Bangladesh: le BNP revendique une large victoire aux législatives, les islamistes contestent
Le Parti nationaliste du Bangladesh (BNP) a revendiqué vendredi une large victoire aux premières élections législatives organisées depuis l'insurrection qui a causé la chute du régime de fer de Sheikh Hasina à l'été 2024, succès aussitôt contesté par ses rivaux islamistes.
Aux premières heures de la matinée, un haut responsable du BNP, Salahuddin Ahmed, s'est réjoui auprès de l'AFP de la "victoire attendue" de son camp lors du scrutin de jeudi, qui devrait faire de son chef Tarique Rahman le prochain Premier ministre du pays.
Mais son principal adversaire, la coalition dirigée par les islamistes du Jaamat-e-Islami, a publié peu après une déclaration remettant en cause ces résultats.
"Nous ne sommes pas satisfaits du processus entourant les résultats des élections", a indiqué le parti, dénonçant des "incohérences répétées ou des montages dans l'annonce des résultats provisoires" qui "posent de sérieuses questions sur l'intégrité" du processus.
Selon les projections publiées par les télévisions locales vendredi à 09h30 (03h30 GMT), le BNP est crédité de 212 des 300 sièges de la chambre unique du Parlement, soit une majorité de plus des deux tiers, contre 74 à la coalition du Jamaat-e-Islami.
Dans un message publiée sur les réseaux sociaux par leur ambassade à Dacca, les Etats-Unis ont félicité le BNP et Tarique Rahman pour leur "victoire historique".
Le Premier ministre indien Narendra Modi leur a emboîté le pas. "Cette victoire montre la confiance du peuple du Bangladesh en vos qualités de dirigeant", a écrit M. Modi sur X à l'intention du chef du BNP.

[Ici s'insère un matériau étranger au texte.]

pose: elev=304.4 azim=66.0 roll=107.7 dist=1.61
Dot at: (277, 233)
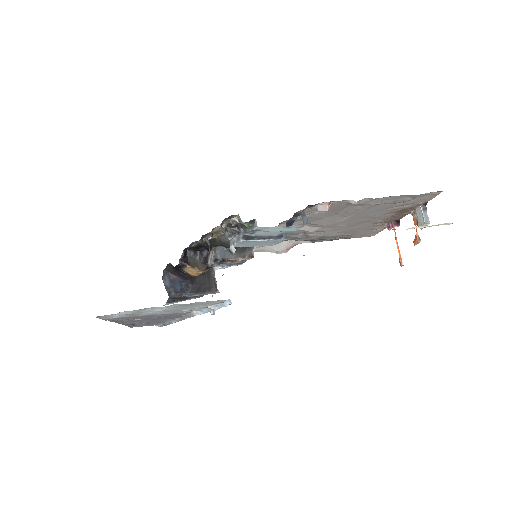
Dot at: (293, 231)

- "Tolérance et respect" -
Alors que les relations entre les deux voisins se sont nettement dégradées depuis 2024 et l'exil en Inde de Mme Hasina, M. Modi a ajouté que "l'Inde continuera à soutenir un Bangladesh démocratique, progressiste et inclusif".
La commission électorale n'a pas encore publié de résultats officiels.
"Nous allons nous joindre à l'effort de reconstruction du pays que va engager Tarique Rahman", a réagi, enthousiaste, auprès de l'AFP un partisan du BNP, Md Fazlur Rahman, 45 ans.
Agé de 60 ans, le probable futur Premier ministre est l'héritier d'une longue dynastie politique.
Rentré en décembre de dix-sept ans d'exil au Royaume-Uni, il a pris la succession à la tête du BNP de sa mère Khaleda Zia, trois fois Première ministre, après sa mort quelques jours plus tôt.
Dans une déclaration jeudi soir, le chef du gouvernement provisoire et prix Nobel de la paix Muhammad Yunus a exhorté les partis à respecter les usages démocratiques, à faire preuve de "tolérance et de respect"
"Nous devons rester unis dans l'intérêt national", a insisté Muhammad Yunus, 85 ans, qui a annoncé qu'il se retirerait sitôt les résultats officiels proclamés.
Après une campagne souvent tendue, parfois violente, le scrutin de jeudi s'est déroulé sans incident majeur.
- "Changement" -
De nombreux électeurs se sont réjouis de pouvoir voter, dans une ferveur inédite depuis l'élection de Mme Hasina en 2009. Les scrutins qui ont suivi ont tous été boudés par l'opposition ou dénaturés par des fraudes massives.
"Tant que la Ligue Awami (le parti de Mme Hasina) était là, les gens pensaient qu'ils dirigeraient le pays pour toujours", a commenté jeudi Mahfuz Rahman, 52 ans. "J'ai de la chance d'être témoin du changement."
Fers de lance des émeutes meurtrières de l'été 2024, les jeunes - les 18-37 ans constituent 44% du corps électoral - espèrent des changements profonds, dans un pays à l'économie en panne et malade de la corruption.
"C'est la première fois que je vote et, après tout ce que nous avons vécu ces dernières années, j'espère enfin quelque chose de positif", a déclaré à l'AFP Shithi Goswami, une étudiante de 21 ans qui a voté à Dacca.
Les électeurs bangladais se sont également prononcés jeudi par référendum sur une série de réformes institutionnelles destinées éviter le retour d'un régime autoritaire.
Selon les estimations publiées par les télévisions locales, le "oui" l'emporte largement.
De son exil indien, Sheikh Hasina, condamnée à mort par contumace pour la répression de la révolte de 2024, a dénoncé dans une déclaration publiée par son parti un scrutin "illégal et inconstitutionnel".